Pour parler comme un discours académique du XVIIe siècle, nous dirons que M. Octave Feuillet «a toutes les parties de son art», la composition, l'ordonnance, et cette mesure, cette discrétion qui permet de tout dire et qui fait tout entendre. Il a aussi l'audace et le coup de force. Nous l'avons retrouvé dans Honneur d'artiste, ce coup qui porte et ces bonds rapides où le récit s'enlève comme un cheval de sang au saut d'une haie.

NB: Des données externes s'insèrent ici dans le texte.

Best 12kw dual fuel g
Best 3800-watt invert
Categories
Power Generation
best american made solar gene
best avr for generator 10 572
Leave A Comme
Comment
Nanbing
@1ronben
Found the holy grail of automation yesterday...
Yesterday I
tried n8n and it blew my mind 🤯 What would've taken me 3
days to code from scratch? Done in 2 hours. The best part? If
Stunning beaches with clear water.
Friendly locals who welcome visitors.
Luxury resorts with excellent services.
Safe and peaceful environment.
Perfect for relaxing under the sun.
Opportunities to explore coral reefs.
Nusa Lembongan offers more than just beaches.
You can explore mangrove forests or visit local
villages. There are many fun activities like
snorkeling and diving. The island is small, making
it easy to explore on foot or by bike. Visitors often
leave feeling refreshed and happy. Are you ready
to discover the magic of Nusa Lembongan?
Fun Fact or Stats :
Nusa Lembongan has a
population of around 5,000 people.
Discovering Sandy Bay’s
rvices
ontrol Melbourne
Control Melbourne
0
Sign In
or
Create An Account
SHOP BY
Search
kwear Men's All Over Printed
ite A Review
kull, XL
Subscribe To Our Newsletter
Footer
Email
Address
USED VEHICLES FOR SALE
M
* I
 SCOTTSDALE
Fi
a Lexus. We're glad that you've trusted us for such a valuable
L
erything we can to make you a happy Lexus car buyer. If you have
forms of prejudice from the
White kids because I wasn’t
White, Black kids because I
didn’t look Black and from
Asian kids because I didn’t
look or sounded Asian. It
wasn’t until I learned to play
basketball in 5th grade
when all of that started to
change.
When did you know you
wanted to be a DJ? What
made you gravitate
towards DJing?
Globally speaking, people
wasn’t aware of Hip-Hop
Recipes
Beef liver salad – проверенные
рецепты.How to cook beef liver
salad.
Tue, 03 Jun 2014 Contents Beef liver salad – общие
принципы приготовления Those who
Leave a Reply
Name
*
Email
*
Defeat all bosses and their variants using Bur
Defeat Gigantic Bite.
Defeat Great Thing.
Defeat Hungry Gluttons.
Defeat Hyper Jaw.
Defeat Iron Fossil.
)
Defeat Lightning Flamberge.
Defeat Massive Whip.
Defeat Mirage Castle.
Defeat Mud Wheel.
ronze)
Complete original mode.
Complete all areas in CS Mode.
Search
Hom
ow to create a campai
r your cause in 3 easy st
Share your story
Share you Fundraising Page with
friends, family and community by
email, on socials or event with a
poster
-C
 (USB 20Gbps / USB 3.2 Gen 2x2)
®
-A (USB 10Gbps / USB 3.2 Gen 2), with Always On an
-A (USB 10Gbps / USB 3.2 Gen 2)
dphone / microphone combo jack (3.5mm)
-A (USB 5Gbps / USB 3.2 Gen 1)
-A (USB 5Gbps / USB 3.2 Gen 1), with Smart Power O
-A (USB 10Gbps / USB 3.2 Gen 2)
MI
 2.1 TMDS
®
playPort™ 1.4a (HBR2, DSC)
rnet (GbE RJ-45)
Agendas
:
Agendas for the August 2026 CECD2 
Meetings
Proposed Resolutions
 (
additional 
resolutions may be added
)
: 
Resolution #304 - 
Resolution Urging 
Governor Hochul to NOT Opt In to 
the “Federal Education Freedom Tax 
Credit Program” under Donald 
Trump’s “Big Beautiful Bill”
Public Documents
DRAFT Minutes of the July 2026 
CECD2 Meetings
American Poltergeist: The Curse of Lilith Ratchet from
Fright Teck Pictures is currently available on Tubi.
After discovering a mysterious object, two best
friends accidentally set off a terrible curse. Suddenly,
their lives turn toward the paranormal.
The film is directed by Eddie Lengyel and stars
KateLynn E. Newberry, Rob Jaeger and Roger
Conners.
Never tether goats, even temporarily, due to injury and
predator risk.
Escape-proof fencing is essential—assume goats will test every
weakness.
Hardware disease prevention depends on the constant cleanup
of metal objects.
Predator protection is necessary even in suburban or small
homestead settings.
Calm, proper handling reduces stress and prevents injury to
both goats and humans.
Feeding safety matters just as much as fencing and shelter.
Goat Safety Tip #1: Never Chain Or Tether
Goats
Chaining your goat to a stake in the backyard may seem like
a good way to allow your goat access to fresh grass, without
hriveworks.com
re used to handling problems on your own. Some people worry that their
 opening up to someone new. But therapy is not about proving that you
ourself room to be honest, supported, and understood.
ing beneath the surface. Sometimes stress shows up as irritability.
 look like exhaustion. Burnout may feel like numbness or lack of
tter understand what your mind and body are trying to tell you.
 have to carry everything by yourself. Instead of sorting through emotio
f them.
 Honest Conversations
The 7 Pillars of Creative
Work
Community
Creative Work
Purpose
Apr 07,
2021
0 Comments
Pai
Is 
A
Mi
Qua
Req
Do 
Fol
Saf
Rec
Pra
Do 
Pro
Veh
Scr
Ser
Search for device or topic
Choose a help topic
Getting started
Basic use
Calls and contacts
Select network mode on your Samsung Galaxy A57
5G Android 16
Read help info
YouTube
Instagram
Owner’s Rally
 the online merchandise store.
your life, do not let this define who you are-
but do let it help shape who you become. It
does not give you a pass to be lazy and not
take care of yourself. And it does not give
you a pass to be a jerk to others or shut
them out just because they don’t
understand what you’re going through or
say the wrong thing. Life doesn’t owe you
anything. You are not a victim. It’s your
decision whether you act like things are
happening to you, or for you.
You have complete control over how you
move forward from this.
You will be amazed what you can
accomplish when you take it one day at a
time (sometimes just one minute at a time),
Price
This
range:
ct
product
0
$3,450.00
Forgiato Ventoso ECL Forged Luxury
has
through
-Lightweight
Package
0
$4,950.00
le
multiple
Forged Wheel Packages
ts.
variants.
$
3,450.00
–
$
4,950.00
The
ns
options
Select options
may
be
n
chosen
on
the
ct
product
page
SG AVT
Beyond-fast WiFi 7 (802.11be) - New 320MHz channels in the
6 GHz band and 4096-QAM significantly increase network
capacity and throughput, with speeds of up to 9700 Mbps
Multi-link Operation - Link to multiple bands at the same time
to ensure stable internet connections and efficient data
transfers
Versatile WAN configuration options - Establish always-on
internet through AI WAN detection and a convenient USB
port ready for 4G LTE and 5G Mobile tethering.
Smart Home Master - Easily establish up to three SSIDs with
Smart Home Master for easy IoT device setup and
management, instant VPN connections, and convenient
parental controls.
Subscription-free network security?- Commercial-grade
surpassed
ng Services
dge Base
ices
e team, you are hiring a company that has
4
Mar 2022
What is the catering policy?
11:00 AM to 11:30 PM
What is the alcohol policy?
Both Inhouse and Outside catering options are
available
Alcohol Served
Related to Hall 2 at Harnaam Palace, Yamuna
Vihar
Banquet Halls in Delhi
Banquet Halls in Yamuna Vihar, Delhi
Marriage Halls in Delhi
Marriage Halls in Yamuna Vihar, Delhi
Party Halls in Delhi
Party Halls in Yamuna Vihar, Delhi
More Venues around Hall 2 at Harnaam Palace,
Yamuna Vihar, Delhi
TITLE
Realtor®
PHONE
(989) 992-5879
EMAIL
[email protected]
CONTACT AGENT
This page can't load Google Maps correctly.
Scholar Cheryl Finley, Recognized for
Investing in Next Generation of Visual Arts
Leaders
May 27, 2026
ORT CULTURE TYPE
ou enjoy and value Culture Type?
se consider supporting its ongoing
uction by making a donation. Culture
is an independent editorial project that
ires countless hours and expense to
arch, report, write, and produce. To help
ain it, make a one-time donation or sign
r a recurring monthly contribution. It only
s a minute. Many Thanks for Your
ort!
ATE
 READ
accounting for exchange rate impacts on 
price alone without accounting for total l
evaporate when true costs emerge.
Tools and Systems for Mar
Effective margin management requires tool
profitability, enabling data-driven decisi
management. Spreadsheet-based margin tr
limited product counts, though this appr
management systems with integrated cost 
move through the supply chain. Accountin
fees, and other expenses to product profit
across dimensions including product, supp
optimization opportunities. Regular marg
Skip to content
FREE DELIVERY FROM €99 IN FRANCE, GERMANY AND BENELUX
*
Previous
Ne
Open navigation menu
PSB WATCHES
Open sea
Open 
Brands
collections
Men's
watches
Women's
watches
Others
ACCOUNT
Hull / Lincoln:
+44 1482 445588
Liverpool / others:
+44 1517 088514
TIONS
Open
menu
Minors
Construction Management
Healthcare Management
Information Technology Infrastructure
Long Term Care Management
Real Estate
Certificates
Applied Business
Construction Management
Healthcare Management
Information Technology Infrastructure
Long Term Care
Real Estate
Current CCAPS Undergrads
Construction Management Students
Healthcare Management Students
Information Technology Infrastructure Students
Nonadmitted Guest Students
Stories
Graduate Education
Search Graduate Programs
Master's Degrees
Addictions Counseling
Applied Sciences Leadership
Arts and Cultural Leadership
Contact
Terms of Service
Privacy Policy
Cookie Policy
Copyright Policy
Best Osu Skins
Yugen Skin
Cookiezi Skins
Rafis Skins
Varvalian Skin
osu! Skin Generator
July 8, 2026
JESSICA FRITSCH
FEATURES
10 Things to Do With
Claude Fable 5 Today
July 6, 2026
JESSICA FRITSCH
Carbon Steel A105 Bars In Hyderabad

Ces causeries, pour être fidèles à leur titre, doivent rester dans la vie, au milieu des choses, et ne point s'enfermer dans les pages d'un livre, fût-il le plus séduisant du monde. Je ne le regrette qu'à demi. Il y a quelque chose de pénible à disséquer un roman, à montrer le squelette d'un drame. Je n'analyserai pas le livre aux marges duquel j'écris ces réflexions d'une main abandonnée. Je ne vous dirai pas comment mademoiselle de Sardonne rejoint dans l'enfer des damnées de l'amour ses soeurs adorables, Julia de Trécoeur, Blanche de Chelles et Julie de Cambre. Je ne vous dirai pas jusqu'où le peintre Jacques Fabrice pousse le sentiment de l'honneur. Mais après avoir lu Honneur d'artiste, relisez Fort comme la mort, de M. de Maupassant. Vous prendrez plaisir, je crois, à comparer les deux artistes, les deux peintres, Jacques Fabrice et Olivier Bertin, qui meurent victimes l'un et l'autre d'un amour cruel. Le contraste des deux natures est là frappant. M. Octave Feuillet a pris plaisir à nous montrer un héros; M. de Maupassant au contraire, prend garde à ce que son peintre ne soit jamais un héros. Au reste, ce roman de M. de Maupassant est un chef-d'oeuvre en son genre.
Un mot encore, que je dirai tout bas:
Certains épisodes d'Honneur d'artiste ont un ragoût dont plus d'une lectrice sera friande, en secret. Il y a, par exemple, un mariage «fin de siècle», d'un goût assez vif. Le mari va passer sa nuit de noce au cercle et chez une créature. À son retour il ne trouve personne; madame est sortie. Elle rentre à huit heures du matin, sans fournir d'explications. Le mari n'insiste pas: ce serait bourgeois. Mais il en conçoit pour sa femme une profonde admiration. Il la trouve forte.
—Épatant, se dit-il.
Et, dans sa bouche, c'est là le suprême éloge.